EXERCISE REQUIREMENTS ::
Turn the lines from the one containing "the form **10:42**." through the one containing "Observed: **3:05**" into a numbered list, skipping blank lines and leaving the pictures out.

>> begin EXERCISE MATERIALS

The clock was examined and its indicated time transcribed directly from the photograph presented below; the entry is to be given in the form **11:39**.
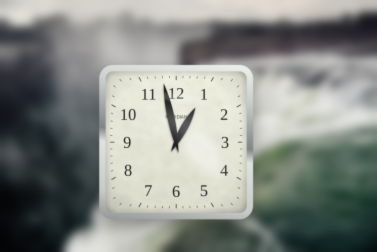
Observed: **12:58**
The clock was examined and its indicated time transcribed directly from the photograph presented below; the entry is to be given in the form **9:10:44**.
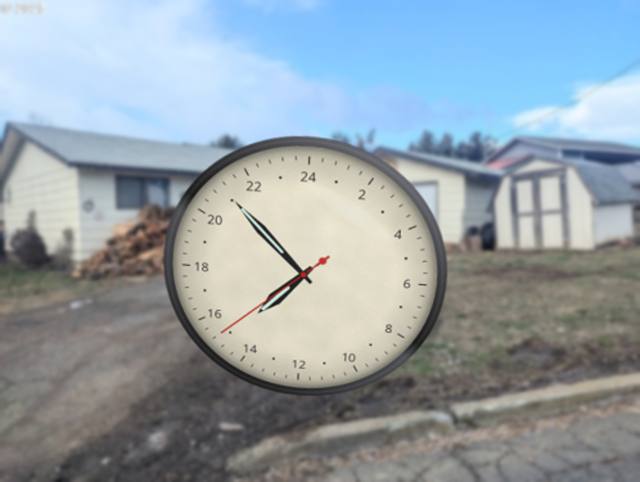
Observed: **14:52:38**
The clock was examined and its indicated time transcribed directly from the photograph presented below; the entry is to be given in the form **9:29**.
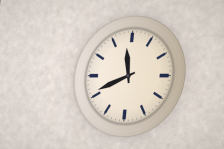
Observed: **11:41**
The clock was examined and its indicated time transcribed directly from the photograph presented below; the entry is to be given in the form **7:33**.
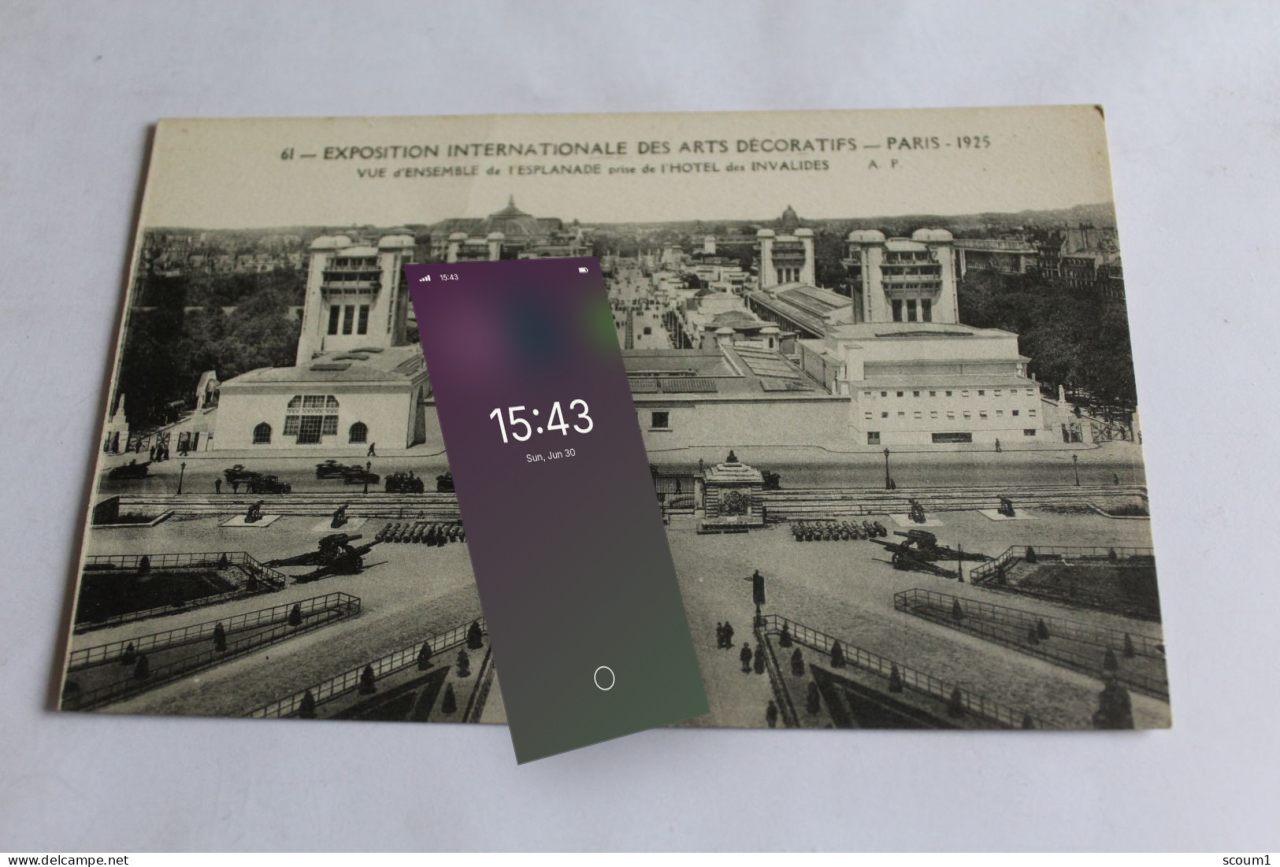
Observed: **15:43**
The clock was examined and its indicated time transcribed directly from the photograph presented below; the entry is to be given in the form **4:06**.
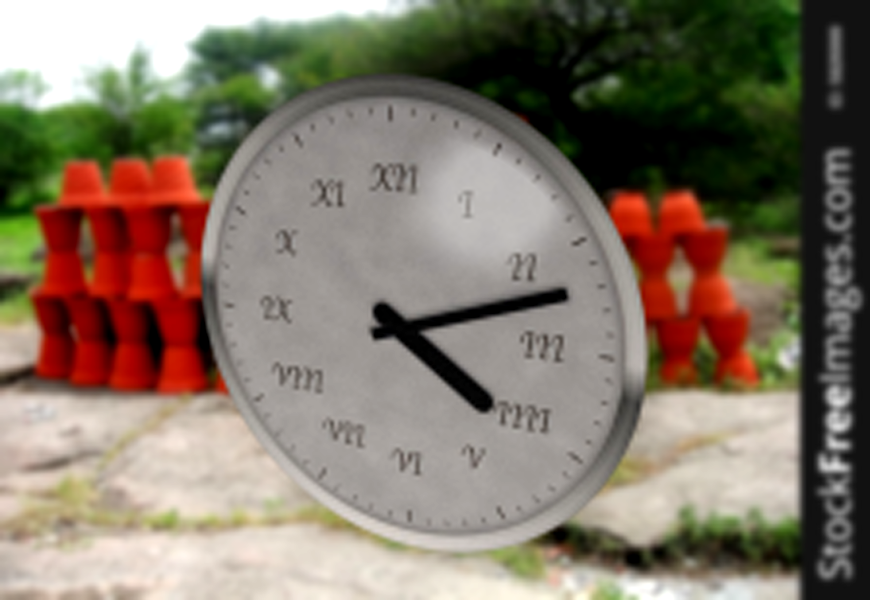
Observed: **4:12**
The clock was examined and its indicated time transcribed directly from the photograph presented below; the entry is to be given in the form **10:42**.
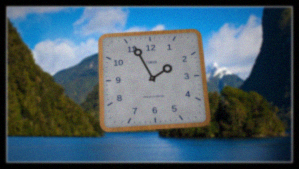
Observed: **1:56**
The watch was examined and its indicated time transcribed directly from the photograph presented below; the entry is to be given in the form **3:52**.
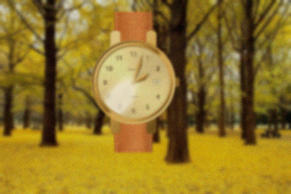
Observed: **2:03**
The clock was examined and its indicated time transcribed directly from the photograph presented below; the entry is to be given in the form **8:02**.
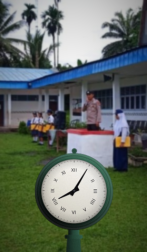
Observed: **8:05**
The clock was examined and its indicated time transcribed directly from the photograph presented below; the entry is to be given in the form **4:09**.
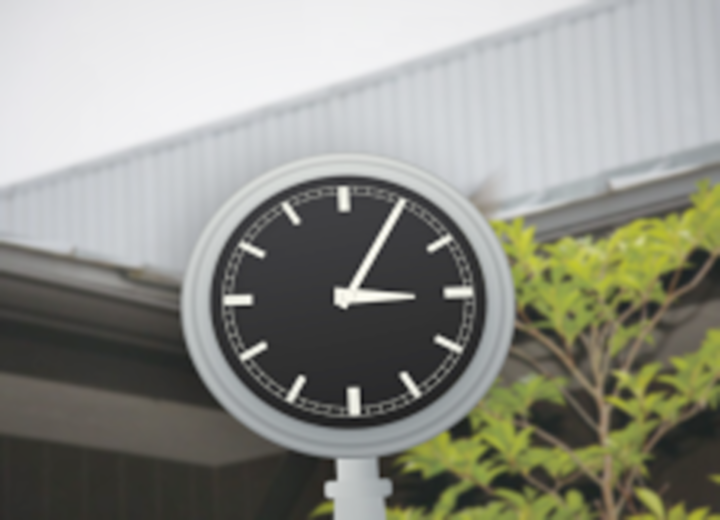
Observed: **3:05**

>> end EXERCISE MATERIALS
>> begin EXERCISE MATERIALS

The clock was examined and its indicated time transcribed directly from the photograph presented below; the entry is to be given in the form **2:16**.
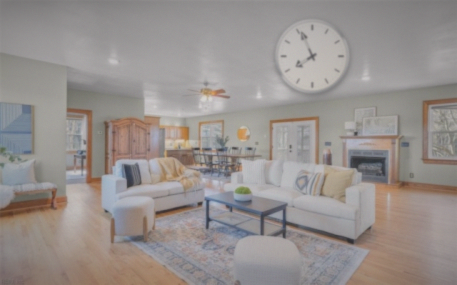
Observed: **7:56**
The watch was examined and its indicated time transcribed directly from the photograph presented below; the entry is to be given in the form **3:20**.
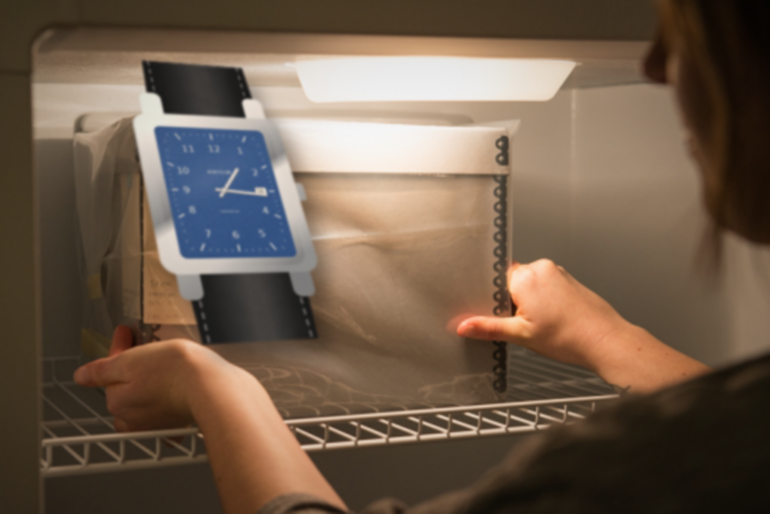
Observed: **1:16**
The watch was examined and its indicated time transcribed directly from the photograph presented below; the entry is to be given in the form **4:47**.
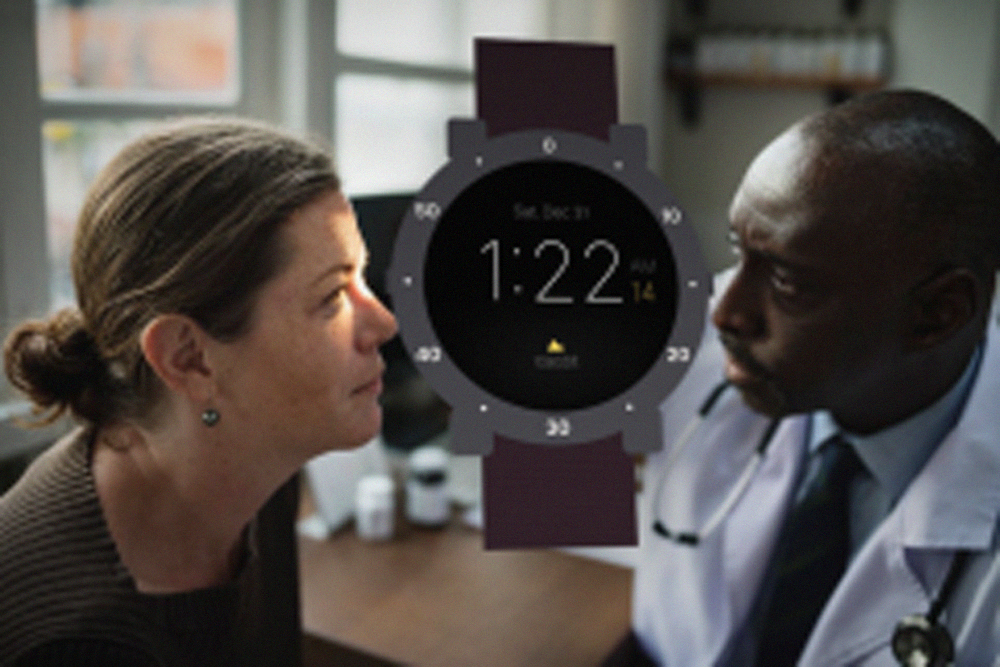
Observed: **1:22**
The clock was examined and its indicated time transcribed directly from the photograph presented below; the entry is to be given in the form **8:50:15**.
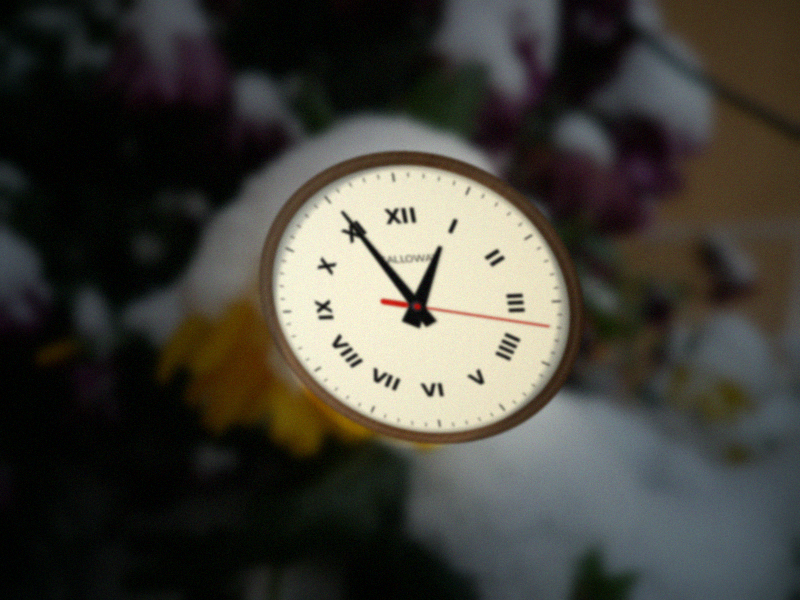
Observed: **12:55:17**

>> end EXERCISE MATERIALS
>> begin EXERCISE MATERIALS

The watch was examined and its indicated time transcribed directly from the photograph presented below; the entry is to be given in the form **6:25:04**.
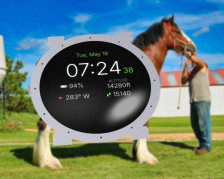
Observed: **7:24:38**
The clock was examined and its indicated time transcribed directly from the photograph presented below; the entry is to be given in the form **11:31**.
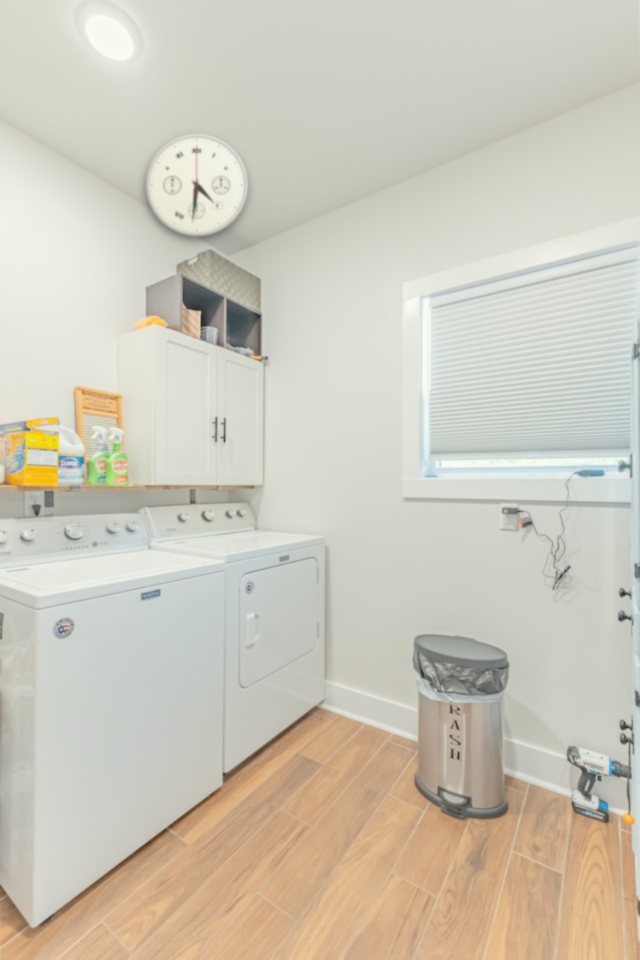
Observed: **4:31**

>> end EXERCISE MATERIALS

ANSWER FOR THIS EXERCISE ::
1. The clock was examined and its indicated time transcribed directly from the photograph presented below; the entry is to be given in the form **10:42**.
2. Observed: **1:56**
3. The watch was examined and its indicated time transcribed directly from the photograph presented below; the entry is to be given in the form **3:52**.
4. Observed: **2:03**
5. The clock was examined and its indicated time transcribed directly from the photograph presented below; the entry is to be given in the form **8:02**.
6. Observed: **8:05**
7. The clock was examined and its indicated time transcribed directly from the photograph presented below; the entry is to be given in the form **4:09**.
8. Observed: **3:05**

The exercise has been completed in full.